Well now, who had a nice big cry over our intrepid but weary dad and his keenly observant and silently sad son?
Fortunately, not me – but I’m told post-apocalyptic The Road burns your internal organs and has you sobbing on planes, trains and automobiles all over the world.
I admit, I did wobble a couple of times because I had been forewarned that it would ream me emotionally, and any time there are children involved in anything I am completely useless. To reach over and feel if your child is still breathing in an uncertain, cold hellish wasteland will absolutely kick me in the gut. Everything else, well… it didn’t slay me. Which is both good and bad.
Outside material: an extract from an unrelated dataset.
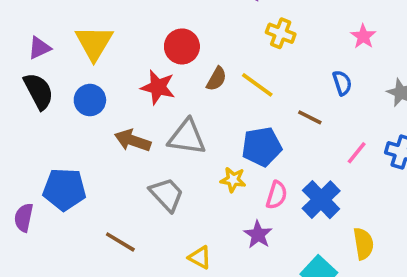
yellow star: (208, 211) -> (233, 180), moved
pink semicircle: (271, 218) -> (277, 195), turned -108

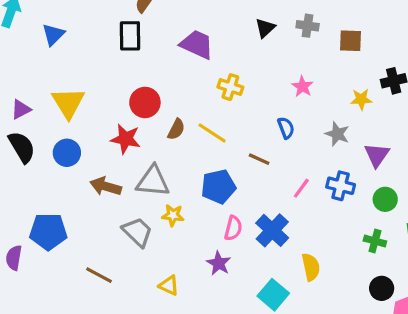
yellow star: (233, 180) -> (173, 215), moved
Bad shit happens. Like real bad shit. The roasted baby I think will be something I’ll not soon forget, nor will I the people in the basement. I don’t know what it says about me (or the things I’m acclimatised to reading) that it didn’t upset me, but I’ve always been more fascinated and profoundly moved by books and movies that are bleak, unhopeful, and with a tragic ending. Unexpected tragic endings are even better. Which is kind of why I didn’t enjoy this book’s hopeful, uplifting (and somewhat abrupt?) ending. Call me callous but wouldn’t it be even more poignant if the boy wasn’t rescued? And had to live out his days in utter uselessness? In a land that’s going to kill you anyway no matter how brave you are or how hard you try? I mean… that’s an ending. That’ll stay with you. Now I just imagine him fishing in the sunshine with his new mommy. A severe swerve from the driving devastation and discomfort the rest of the book described so beautifully.
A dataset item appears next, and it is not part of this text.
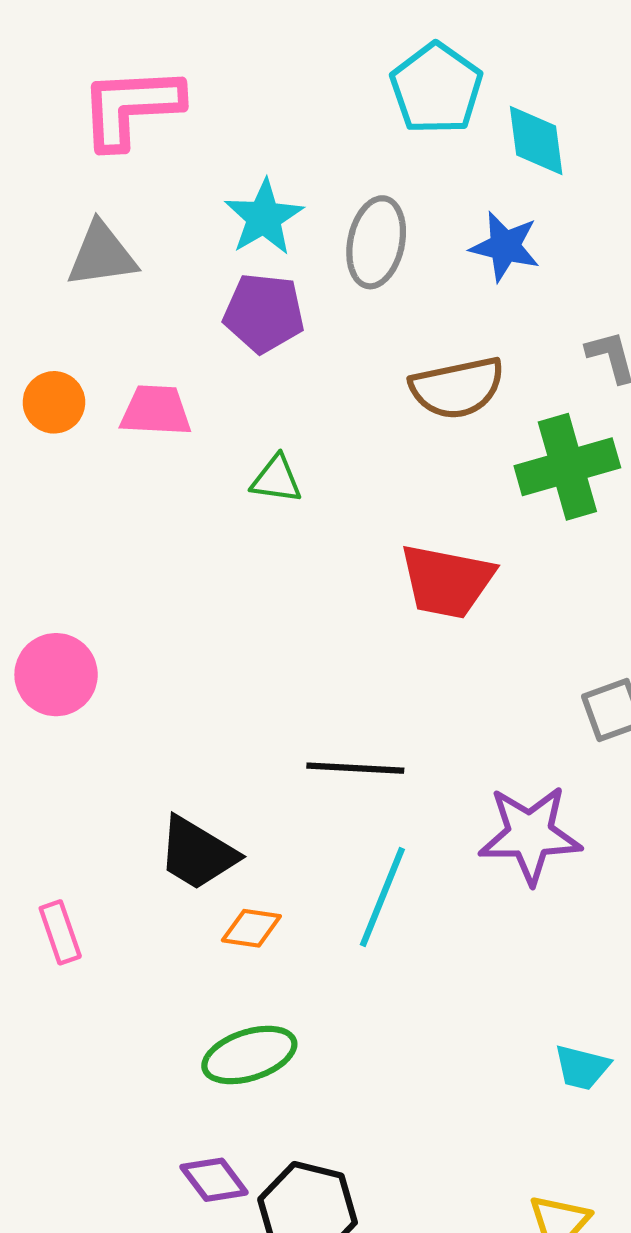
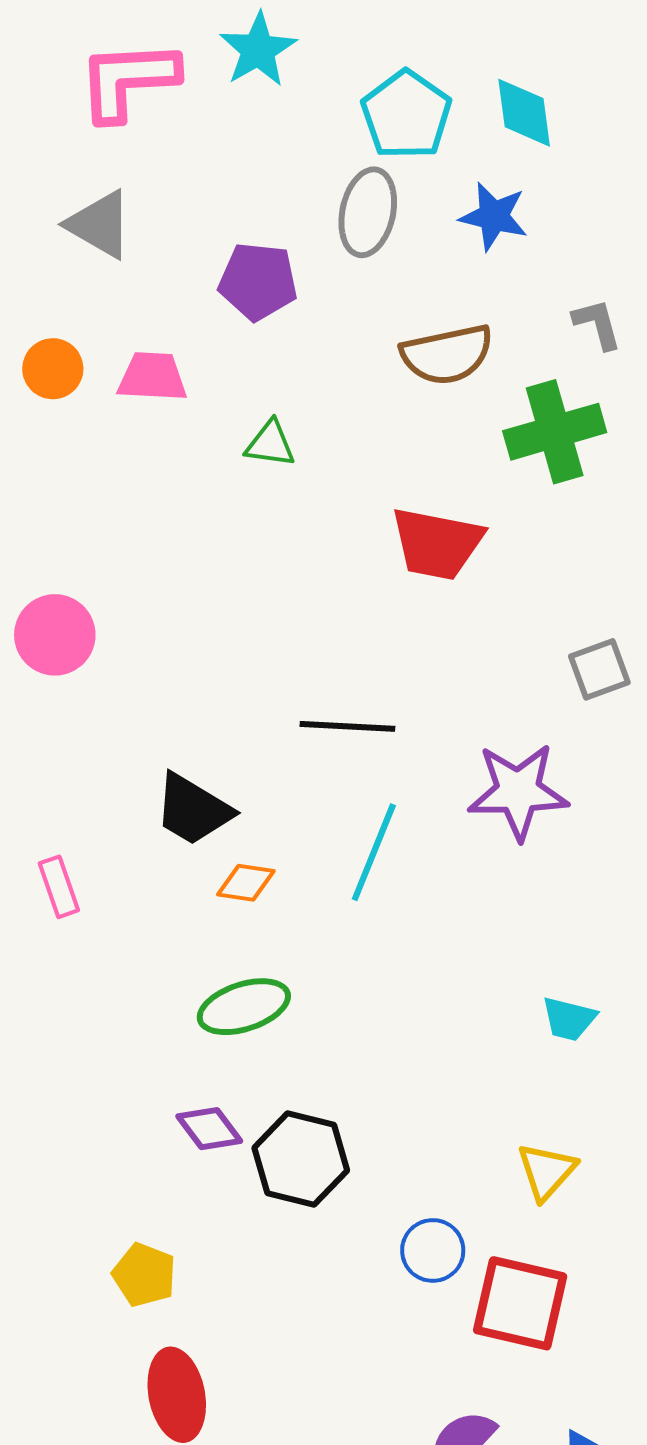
cyan pentagon: (436, 88) -> (406, 115), moved
cyan star: (264, 217) -> (258, 50), moved
gray triangle: (102, 255) -> (100, 224), turned 38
The spare, punchy prose is a joy to read. What a story, told so simply and so matter-of-fact. The world has ended, there is no food, and everyone you meet will kill you. There. is. no. hope. Yet a man continues to live and keep his son alive even after his wife has died by suicide knowing to try and live is futile. Dangerous, even. Why bother?
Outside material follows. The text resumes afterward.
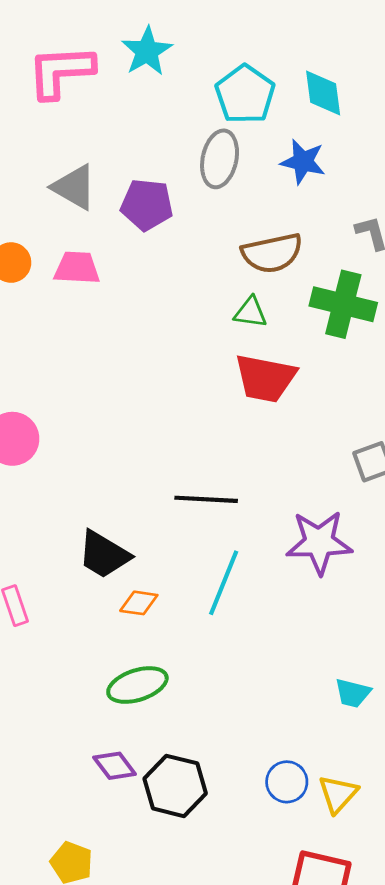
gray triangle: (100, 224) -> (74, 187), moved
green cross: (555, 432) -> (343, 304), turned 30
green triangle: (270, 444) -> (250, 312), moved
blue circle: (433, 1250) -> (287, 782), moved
In our real-life book club chat we talked about how none of the events in the book seemed far-fetched – all of it was entirely possible. but it also sparked some interesting conversation online also – if this was your reality, would you tap out like the mum, or push on like the dad? The dad who roamed the land with only two bullets in his gun, one to kill his son if he had to, before anyone else could hurt him. With no food! No ability to grow any food. Everything burned to the ground, everything looted, no humans to trust. Where being alive is a complete waste of time. Every minute is a miserable, worthless, stressful struggle.
What would you do?
“Can I ask you something?”
“Yes. Of course.”
“Are we going to die?”
“Sometime. Not now.”
Tina Lacy says
I finally read one! I like it kind of, I was anxious the whole way through it waiting for something really bad to happen (thinking about it, this had already happened). I really liked the boy, his selflessness and wiseness. Starting it I didn’t understand really what had happened and how they had got to where they were but it got clearer the more I read. I wonder how many roasted babies those people ate and if they made them just to eat them…………I don’t think I cried but I don’t cry with many books (the last one was a non fiction where the authors daughter had died aged 12). I did wonder what was the point of it all as in there seems to be no hope so why carry on? what where they hoping to find?
Stacey says
I feel very much the same as you, reading this. And yay for finishing! That’s rad.